- Selected text:
━━━━━━━━━━━━━━━━━━━━━━━━━━━━━━

Published online Jun 6, 2021. doi: 10.12998/wjcc.v9.i16.3971
Peer-review started: December 21, 2020
First decision: February 11, 2021
Revised: February 26, 2021
Accepted: March 24, 2021
Article in press: March 24, 2021
Published online: June 6, 2021
Processing time: 143 Days and 12.9 Hours
Gastric pull-up after esophagectomy is still a demanding surgical procedure and associated with considerable morbidity such as anastomotic leaks, fistulas or stenoses. These complications are usually managed by endoscopy, but in extreme cases multidisciplinary management including reoperations may be necessary. Here, we report managing therapy-refractory pseudoachalasia after Ivor Lewis esophagectomy by bypassing colonic pull-up.
A 70-year-old male with dysphagia and regurgitation after esophagectomy with gastric pull-up reconstruction was transferred to our tertiary hospital. Since endoscopic approaches including balloon dilatation and stenting failed, retrosternal colonic pull-up with Roux-en-Y reconstruction was performed with no subsequent adverse events.
Secondary colonic pull-up is a demanding but successful surgical procedure in patients suffering from therapy-refractory complaints after esophagectomy with gastric pull-up reconstruction.

━━━━━━━━━━━━━━━━━━━━━━━━━━━━━━

- Entries supplied:

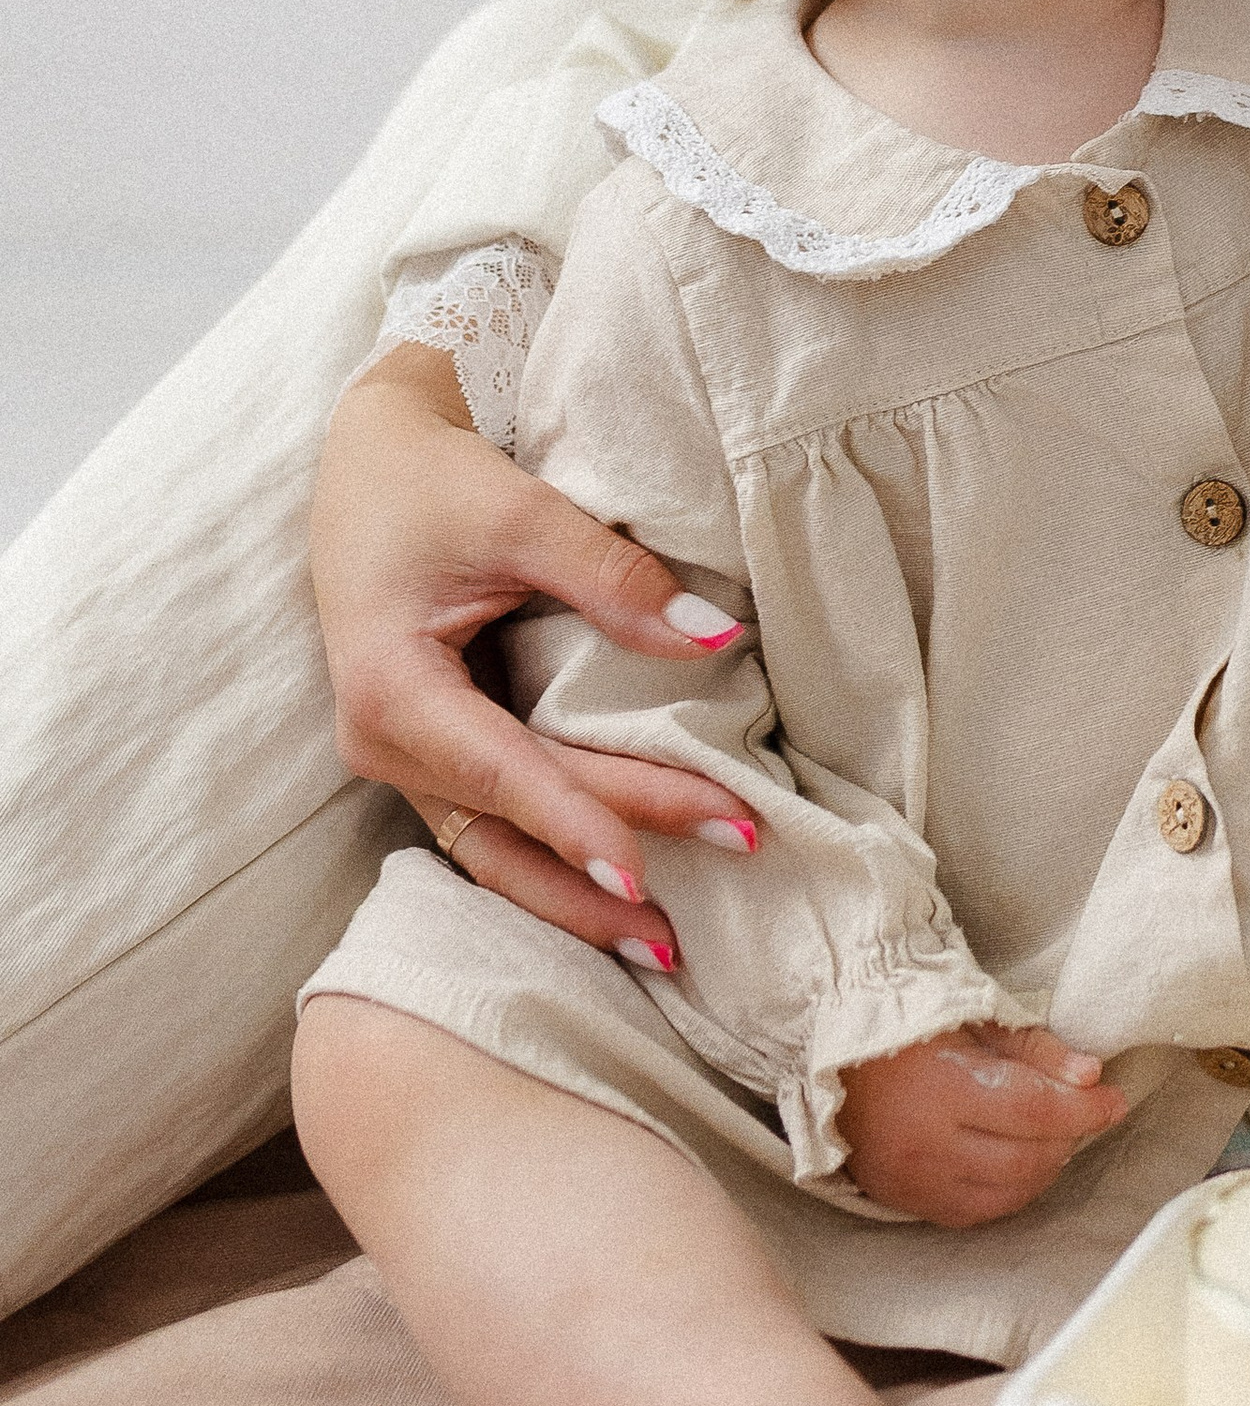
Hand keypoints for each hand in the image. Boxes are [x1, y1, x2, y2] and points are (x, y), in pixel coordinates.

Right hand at [312, 349, 759, 962]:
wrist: (367, 463)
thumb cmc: (431, 483)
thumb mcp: (519, 511)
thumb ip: (611, 578)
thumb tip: (713, 638)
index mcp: (391, 690)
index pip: (502, 773)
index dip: (576, 822)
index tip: (645, 871)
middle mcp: (385, 745)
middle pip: (511, 825)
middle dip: (610, 865)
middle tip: (726, 858)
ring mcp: (404, 760)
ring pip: (496, 852)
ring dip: (575, 899)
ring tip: (667, 941)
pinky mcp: (433, 755)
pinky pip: (494, 828)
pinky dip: (553, 865)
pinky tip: (617, 900)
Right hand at [833, 1025, 1129, 1225]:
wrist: (828, 1057)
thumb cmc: (907, 1028)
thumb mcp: (973, 1019)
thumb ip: (1035, 1048)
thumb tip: (1092, 1075)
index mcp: (942, 1086)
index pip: (1034, 1109)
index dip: (1084, 1108)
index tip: (1113, 1099)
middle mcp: (926, 1143)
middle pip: (1027, 1158)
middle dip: (1069, 1136)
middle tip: (1082, 1112)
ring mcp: (913, 1181)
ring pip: (1007, 1194)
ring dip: (1044, 1167)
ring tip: (1051, 1135)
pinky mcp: (904, 1203)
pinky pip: (976, 1213)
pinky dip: (1008, 1192)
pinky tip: (1016, 1164)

━━━━━━━━━━━━━━━━━━━━━━━━━━━━━━

- Task item:
Carry on the case report on colonic pull-up after esophagectomy past its final sentence. The rows play no part in this exercise.

- Answer to this exercise:
Core Tip: Esophageal surgery with gastric pull-up reconstruction remains the only curative therapy for malignant tumors of the esophagus. Despite significant progress in minimally invasive techniques and improvements in perioperative care/complication management, it is still associated with high rates of morbidity and mortality such as anastomotic leak, fistula and stenosis. One of the most frequent long-term functional complications of esophageal surgery with gastric pull-up is delayed gastric emptying which can be usually treated successfully by endoscopic approaches. However, there are cases with a therapy-refractory complaints where salvage operations are required. Here, we present such a case where an operation with secondary colonic pull-up after oncological esophagectomy with gastric tube reconstruction was performed due to pseudoachalsia caused by an anastomotic stenosis that was refractory to endoscopic interventions.